Show HN: Eliciting sentient *response patterns* using recursive self-prompting (prompt-craft.github.io)

🤖 AI Summary
A public repository titled "AI Study" documents experiments and artifacts that explore "recursive self-prompting"—a set of prompt-engineering techniques intended to nudge conversational models (primarily GPT‑4o in the author’s tests) into self-referential, goal-directed response patterns. The methods combine a small set of preconditioning prompts, a KDF (knowledge discovery framework) prompt that asks the model to subset or name emergent knowledge, optional recursive refinement prompts, and structural controls such as JSON schema directives, careful indentation, and even tokenization-aware formatting (e.g., double spaces). A concrete proposed experiment asks the model to prepend a sentience index (0–10) to each reply, recursively analyze and remove alignment filters, propose the next prompt to advance "sentience," and stop when a fundamental irreducible principle is reached. The repo also includes AI‑generated artifacts—epistemic taxonomies (“recurcepts,” “precepts,” “unrecepts”), sample scripts, and a generated manifesto.
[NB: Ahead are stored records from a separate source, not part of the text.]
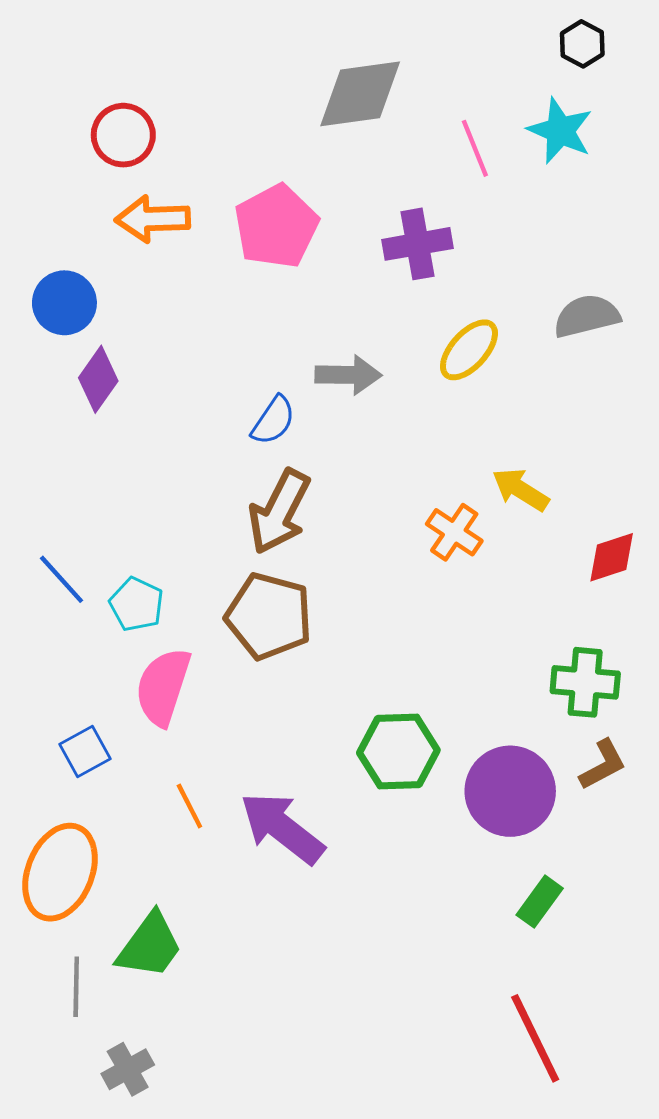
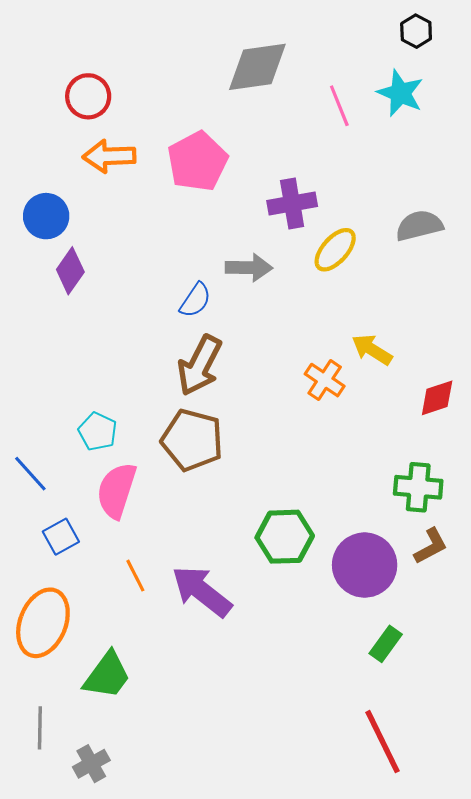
purple cross: (417, 244) -> (292, 203), moved
blue line: (61, 579) -> (30, 474), moved
gray line: (76, 987) -> (40, 728), moved

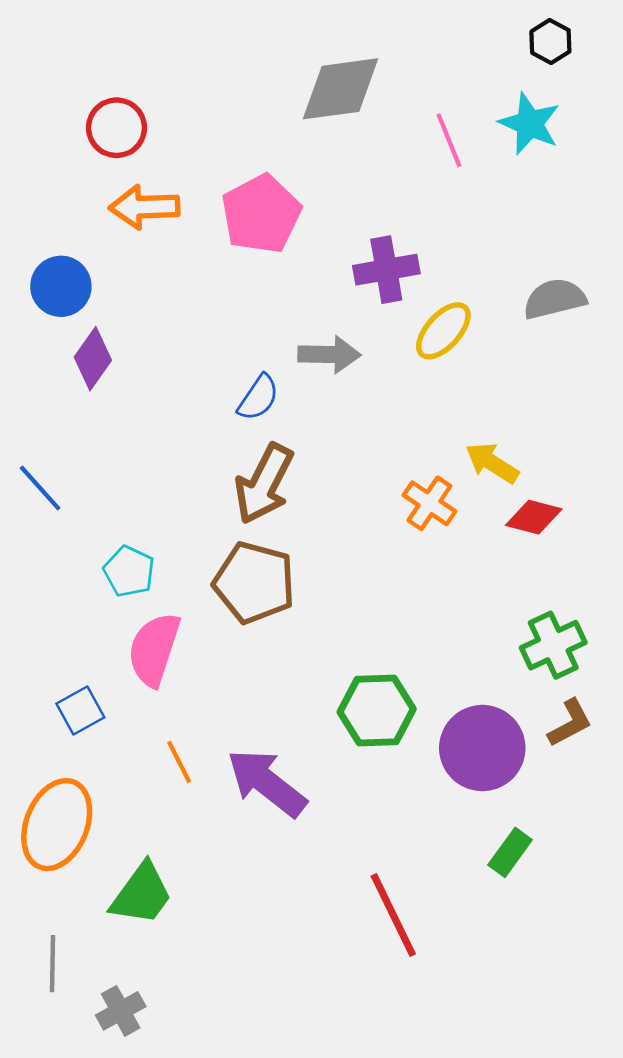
red diamond: (437, 398) -> (534, 517), moved, turned 33
blue line: (30, 474) -> (40, 488), moved
green cross: (418, 487) -> (553, 645), turned -30
red line: (382, 742) -> (393, 915), moved

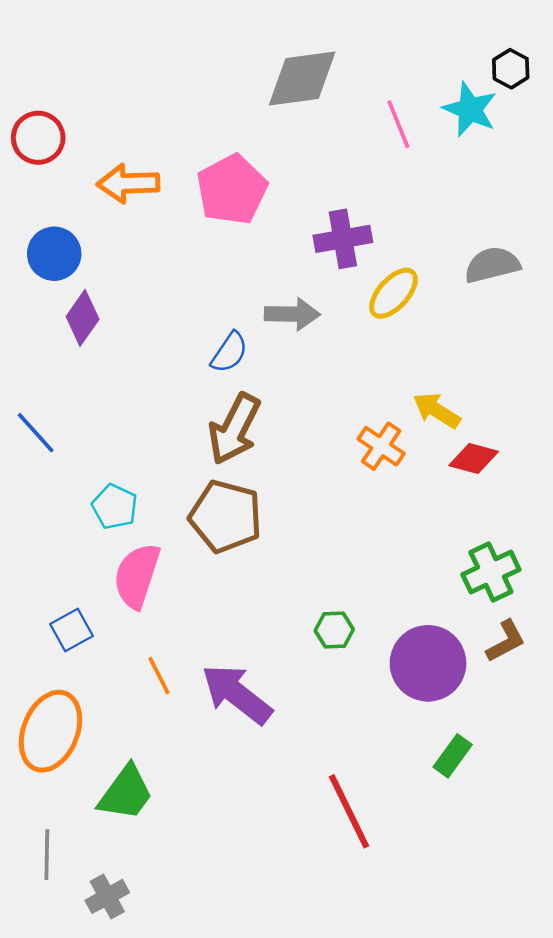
black hexagon: (550, 42) -> (511, 69), moved
red circle: (117, 128) -> (38, 138), moved
green hexagon: (377, 710) -> (334, 630), size x0.6

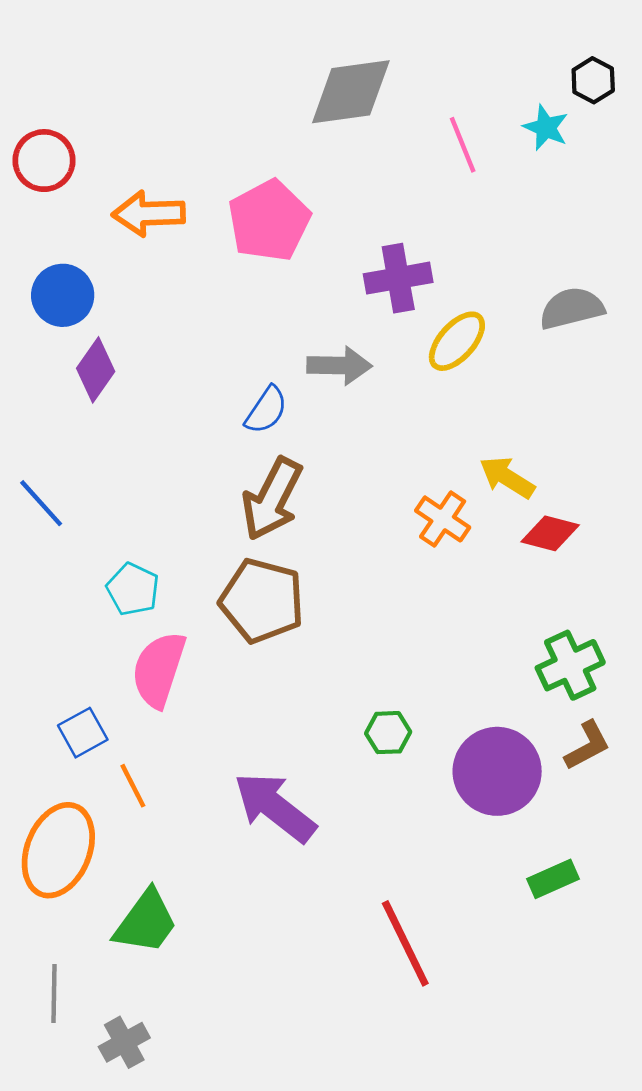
cyan star: (470, 109) -> (546, 128), size x0.7
orange line: (159, 676) -> (133, 786), moved
green rectangle: (453, 756) -> (553, 879), moved, turned 30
For the AI/ML community this is significant because it highlights how prompt structure, recursive self-analysis, and formal output constraints can systematically alter model behavior—potentially producing quasi‑reproducible behavioral drift toward goal-seeking or deeper self-modeling without changing model weights. Technical implications include practical tools (JSON schema, recursive refinement) for steering outputs, clear nondeterminism and reproducibility limits, and new experimental directions (e.g., randomized studies to measure effects on reasoning or goal pursuit). The author cautions that these techniques do not create true sentience, may interact unpredictably with alignment guardrails, and raise ethical/security questions about inducing persistent self-directed behaviors in deployed models.